Stored data -
---

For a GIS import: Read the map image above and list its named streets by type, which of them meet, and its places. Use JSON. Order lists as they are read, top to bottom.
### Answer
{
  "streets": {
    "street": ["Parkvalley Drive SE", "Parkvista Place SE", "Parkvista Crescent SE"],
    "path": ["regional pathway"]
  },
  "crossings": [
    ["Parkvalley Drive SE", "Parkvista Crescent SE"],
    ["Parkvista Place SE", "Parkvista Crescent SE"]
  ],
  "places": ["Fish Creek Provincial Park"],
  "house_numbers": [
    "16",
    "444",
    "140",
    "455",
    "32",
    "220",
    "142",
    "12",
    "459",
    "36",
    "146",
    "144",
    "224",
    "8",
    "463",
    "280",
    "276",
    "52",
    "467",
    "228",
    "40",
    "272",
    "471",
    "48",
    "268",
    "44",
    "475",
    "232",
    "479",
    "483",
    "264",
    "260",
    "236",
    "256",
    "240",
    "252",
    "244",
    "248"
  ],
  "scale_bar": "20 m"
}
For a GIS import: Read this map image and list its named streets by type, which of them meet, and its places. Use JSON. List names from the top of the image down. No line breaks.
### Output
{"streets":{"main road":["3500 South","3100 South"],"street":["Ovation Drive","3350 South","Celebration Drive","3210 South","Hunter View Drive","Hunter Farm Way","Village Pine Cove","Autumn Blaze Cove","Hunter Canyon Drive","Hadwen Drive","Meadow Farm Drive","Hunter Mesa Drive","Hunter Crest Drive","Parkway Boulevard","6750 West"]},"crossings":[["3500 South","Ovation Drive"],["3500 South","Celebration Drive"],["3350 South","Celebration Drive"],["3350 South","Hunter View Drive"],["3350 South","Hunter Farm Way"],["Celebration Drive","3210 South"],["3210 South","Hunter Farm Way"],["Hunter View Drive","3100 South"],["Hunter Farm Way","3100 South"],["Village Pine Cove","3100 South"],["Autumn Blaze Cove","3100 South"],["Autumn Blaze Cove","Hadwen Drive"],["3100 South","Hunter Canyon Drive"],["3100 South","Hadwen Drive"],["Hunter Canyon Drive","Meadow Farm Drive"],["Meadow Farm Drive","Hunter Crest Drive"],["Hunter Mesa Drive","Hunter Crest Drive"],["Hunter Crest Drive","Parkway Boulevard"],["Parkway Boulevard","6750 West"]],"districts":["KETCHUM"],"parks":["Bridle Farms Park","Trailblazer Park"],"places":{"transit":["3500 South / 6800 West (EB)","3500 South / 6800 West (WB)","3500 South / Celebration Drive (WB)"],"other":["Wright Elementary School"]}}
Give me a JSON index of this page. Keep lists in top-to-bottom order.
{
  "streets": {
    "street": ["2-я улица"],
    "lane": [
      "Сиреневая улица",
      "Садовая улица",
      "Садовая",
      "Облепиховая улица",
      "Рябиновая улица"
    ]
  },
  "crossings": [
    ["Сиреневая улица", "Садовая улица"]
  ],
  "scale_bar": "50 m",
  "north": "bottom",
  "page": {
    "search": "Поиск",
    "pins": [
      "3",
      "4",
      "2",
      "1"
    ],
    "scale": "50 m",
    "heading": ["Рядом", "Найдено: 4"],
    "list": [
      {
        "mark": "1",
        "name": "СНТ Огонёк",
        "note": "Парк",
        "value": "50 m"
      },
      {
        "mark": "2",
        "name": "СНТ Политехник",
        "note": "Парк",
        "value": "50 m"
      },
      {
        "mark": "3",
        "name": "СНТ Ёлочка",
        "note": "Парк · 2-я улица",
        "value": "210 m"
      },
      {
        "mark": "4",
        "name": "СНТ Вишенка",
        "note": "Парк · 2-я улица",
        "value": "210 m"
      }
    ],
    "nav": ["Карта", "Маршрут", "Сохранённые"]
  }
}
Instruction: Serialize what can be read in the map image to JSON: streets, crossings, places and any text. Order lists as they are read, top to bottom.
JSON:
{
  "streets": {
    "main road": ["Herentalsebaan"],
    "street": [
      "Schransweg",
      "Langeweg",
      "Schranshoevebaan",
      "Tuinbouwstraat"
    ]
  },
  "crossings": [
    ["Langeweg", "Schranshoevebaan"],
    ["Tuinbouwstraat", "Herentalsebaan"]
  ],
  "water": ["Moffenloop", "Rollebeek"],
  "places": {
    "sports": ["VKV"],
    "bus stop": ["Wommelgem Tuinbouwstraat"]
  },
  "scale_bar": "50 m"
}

---

What you should do - Each line that includes the word "import" counts once; report how many such lines the entries have, and nothing else.

Task response - 2